DATASET RECORDS Start Marker

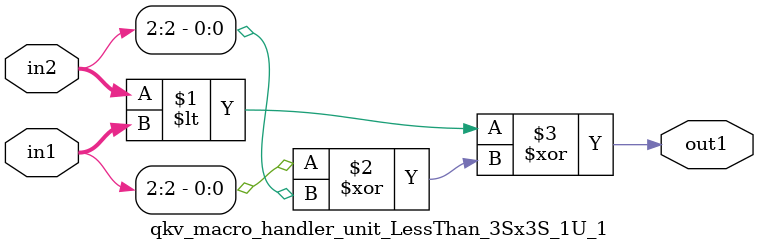
<source format=v>

`timescale 1ps / 1ps


module qkv_macro_handler_unit_LessThan_3Sx3S_1U_1( in2, in1, out1 );

    input [2:0] in2;
    input [2:0] in1;
    output out1;

    
    // rtl_process:qkv_macro_handler_unit_LessThan_3Sx3S_1U_1/qkv_macro_handler_unit_LessThan_3Sx3S_1U_1_thread_1
    assign out1 = (in2 < in1 ^ (in1[2] ^ in2[2]));

endmodule


</source>
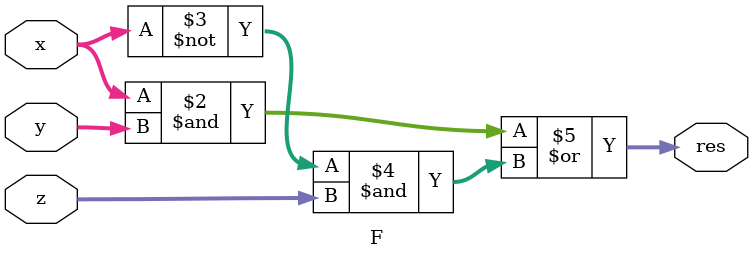
<source format=v>
module F (
    input [31:0]x,
    input [31:0]y,
    input [31:0]z,
    output reg [31:0]res
);
always@(*) 
    begin
        res = (x & y) | ((~x) & z);
    end
endmodule
</source>
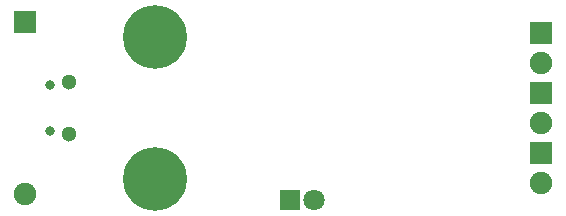
<source format=gbs>
G04 #@! TF.GenerationSoftware,KiCad,Pcbnew,(5.0.0-rc2-dev-596-gcfd2f1d00)*
G04 #@! TF.CreationDate,2018-08-25T14:54:55+02:00*
G04 #@! TF.ProjectId,MP2637,4D50323633372E6B696361645F706362,rev?*
G04 #@! TF.SameCoordinates,Original*
G04 #@! TF.FileFunction,Soldermask,Bot*
G04 #@! TF.FilePolarity,Negative*
%FSLAX45Y45*%
G04 Gerber Fmt 4.5, Leading zero omitted, Abs format (unit mm)*
G04 Created by KiCad (PCBNEW (5.0.0-rc2-dev-596-gcfd2f1d00)) date 08/25/18 14:54:55*
%MOMM*%
%LPD*%
G01*
G04 APERTURE LIST*
%ADD10C,1.300000*%
%ADD11C,0.800000*%
%ADD12C,1.900000*%
%ADD13C,5.400000*%
%ADD14R,1.900000X1.900000*%
%ADD15R,1.800000X1.800000*%
%ADD16C,1.800000*%
G04 APERTURE END LIST*
D10*
X10525000Y-6095000D03*
X10525000Y-5655000D03*
D11*
X10365000Y-5680000D03*
X10365000Y-6070000D03*
D12*
X10150000Y-6600000D03*
D13*
X11250000Y-5275000D03*
X11250000Y-6475000D03*
D14*
X10150000Y-5150000D03*
D15*
X12400000Y-6650000D03*
D16*
X12600000Y-6650000D03*
D14*
X14525000Y-6258000D03*
D12*
X14525000Y-6512000D03*
D14*
X14525000Y-5238000D03*
D12*
X14525000Y-5492000D03*
D14*
X14525000Y-5748000D03*
D12*
X14525000Y-6002000D03*
M02*

</source>
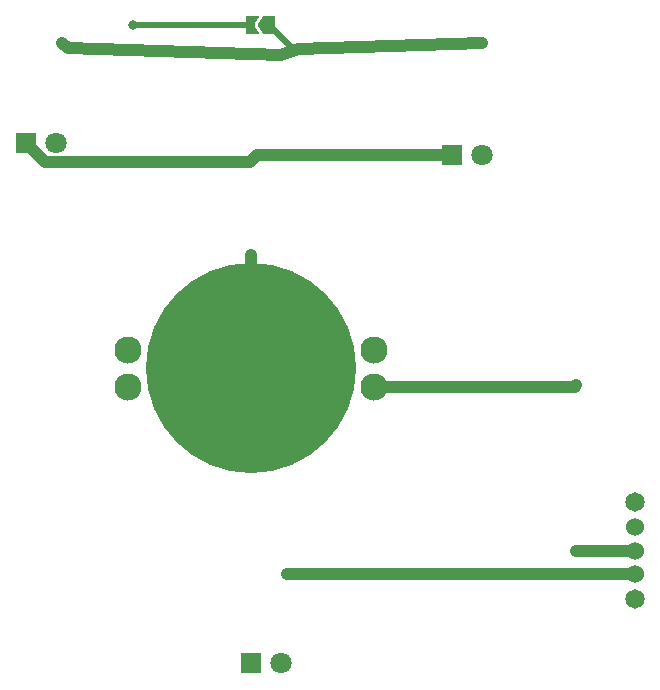
<source format=gbl>
%TF.GenerationSoftware,KiCad,Pcbnew,7.0.2*%
%TF.CreationDate,2023-06-01T22:40:15-04:00*%
%TF.ProjectId,sectr-soldering-kit,73656374-722d-4736-9f6c-646572696e67,rev?*%
%TF.SameCoordinates,Original*%
%TF.FileFunction,Copper,L2,Bot*%
%TF.FilePolarity,Positive*%
%FSLAX46Y46*%
G04 Gerber Fmt 4.6, Leading zero omitted, Abs format (unit mm)*
G04 Created by KiCad (PCBNEW 7.0.2) date 2023-06-01 22:40:15*
%MOMM*%
%LPD*%
G01*
G04 APERTURE LIST*
G04 Aperture macros list*
%AMFreePoly0*
4,1,6,1.000000,0.000000,0.500000,-0.750000,-0.500000,-0.750000,-0.500000,0.750000,0.500000,0.750000,1.000000,0.000000,1.000000,0.000000,$1*%
%AMFreePoly1*
4,1,6,0.500000,-0.750000,-0.650000,-0.750000,-0.150000,0.000000,-0.650000,0.750000,0.500000,0.750000,0.500000,-0.750000,0.500000,-0.750000,$1*%
G04 Aperture macros list end*
%TA.AperFunction,ComponentPad*%
%ADD10C,1.650000*%
%TD*%
%TA.AperFunction,ComponentPad*%
%ADD11C,1.524000*%
%TD*%
%TA.AperFunction,SMDPad,CuDef*%
%ADD12C,17.800000*%
%TD*%
%TA.AperFunction,ComponentPad*%
%ADD13C,2.300000*%
%TD*%
%TA.AperFunction,SMDPad,CuDef*%
%ADD14FreePoly0,180.000000*%
%TD*%
%TA.AperFunction,SMDPad,CuDef*%
%ADD15FreePoly1,180.000000*%
%TD*%
%TA.AperFunction,ComponentPad*%
%ADD16R,1.800000X1.800000*%
%TD*%
%TA.AperFunction,ComponentPad*%
%ADD17C,1.800000*%
%TD*%
%TA.AperFunction,ViaPad*%
%ADD18C,0.800000*%
%TD*%
%TA.AperFunction,Conductor*%
%ADD19C,1.000000*%
%TD*%
%TA.AperFunction,Conductor*%
%ADD20C,0.500000*%
%TD*%
G04 APERTURE END LIST*
D10*
%TO.P,U1,1*%
%TO.N,unconnected-(U1-Pad1)*%
X177000000Y-90100000D03*
X177000000Y-81900000D03*
D11*
%TO.P,U1,2*%
%TO.N,Net-(D1-A)*%
X177000000Y-88000000D03*
%TO.P,U1,3*%
%TO.N,Net-(JP1-B)*%
X177000000Y-86000000D03*
%TO.P,U1,4*%
%TO.N,unconnected-(U1-Pad4)*%
X177000000Y-84000000D03*
%TD*%
D12*
%TO.P,BT2,N*%
%TO.N,Net-(D1-K)*%
X144500000Y-70500000D03*
D13*
%TO.P,BT2,P1*%
%TO.N,Net-(JP1-B)*%
X154900000Y-69000000D03*
%TO.P,BT2,P2*%
X154900000Y-72100000D03*
%TO.P,BT2,P3*%
X134100000Y-72100000D03*
%TO.P,BT2,P4*%
X134100000Y-69000000D03*
%TD*%
D14*
%TO.P,JP1,1,A*%
%TO.N,Net-(D1-A)*%
X146000000Y-41500000D03*
D15*
%TO.P,JP1,2,B*%
%TO.N,Net-(JP1-B)*%
X144550000Y-41500000D03*
%TD*%
D16*
%TO.P,D2,1,K*%
%TO.N,Net-(D1-K)*%
X161460000Y-52500000D03*
D17*
%TO.P,D2,2,A*%
%TO.N,Net-(D1-A)*%
X164000000Y-52500000D03*
%TD*%
D16*
%TO.P,D3,1,K*%
%TO.N,Net-(D1-K)*%
X144500000Y-95500000D03*
D17*
%TO.P,D3,2,A*%
%TO.N,Net-(D1-A)*%
X147040000Y-95500000D03*
%TD*%
D16*
%TO.P,D1,1,K*%
%TO.N,Net-(D1-K)*%
X125460000Y-51500000D03*
D17*
%TO.P,D1,2,A*%
%TO.N,Net-(D1-A)*%
X128000000Y-51500000D03*
%TD*%
D18*
%TO.N,Net-(D1-K)*%
X144500000Y-70500000D03*
X144500000Y-61000000D03*
X145000000Y-52500000D03*
%TO.N,Net-(D1-A)*%
X164500000Y-88000000D03*
X164000000Y-43000000D03*
X128500000Y-43000000D03*
X147500000Y-88000000D03*
%TO.N,Net-(JP1-B)*%
X134500000Y-41500000D03*
X172000000Y-72000000D03*
X172000000Y-86000000D03*
%TD*%
D19*
%TO.N,Net-(D1-K)*%
X145000000Y-52500000D02*
X161460000Y-52500000D01*
X144400000Y-53100000D02*
X127060000Y-53100000D01*
X145000000Y-52500000D02*
X144400000Y-53100000D01*
X144500000Y-70500000D02*
X144500000Y-61000000D01*
X127060000Y-53100000D02*
X125460000Y-51500000D01*
%TO.N,Net-(D1-A)*%
X154500000Y-88000000D02*
X147500000Y-88000000D01*
X148500000Y-43500000D02*
X164000000Y-43000000D01*
X147000000Y-44000000D02*
X148500000Y-43500000D01*
X128950000Y-43450000D02*
X147000000Y-44000000D01*
D20*
X146000000Y-41500000D02*
X148000000Y-43500000D01*
D19*
X128500000Y-43000000D02*
X128950000Y-43450000D01*
X177000000Y-88000000D02*
X164500000Y-88000000D01*
D20*
X148000000Y-43500000D02*
X148500000Y-43500000D01*
D19*
X164500000Y-88000000D02*
X154500000Y-88000000D01*
%TO.N,Net-(JP1-B)*%
X171900000Y-72100000D02*
X172000000Y-72000000D01*
X154900000Y-72100000D02*
X171900000Y-72100000D01*
D20*
X144550000Y-41500000D02*
X134500000Y-41500000D01*
D19*
X172000000Y-86000000D02*
X177000000Y-86000000D01*
%TD*%
M02*

</source>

DATASET RECORDS End Marker

◆ TASK REQUIREMENTS ◆
Where the string "zero" occurs in a line of the material above, copy the whole line.

◆ SOLUTION TO THE PROBLEM ◆
G04 Gerber Fmt 4.5, Leading zero omitted, Abs format (unit mm)*
G04 Gerber Fmt 4.6, Leading zero omitted, Abs format (unit mm)*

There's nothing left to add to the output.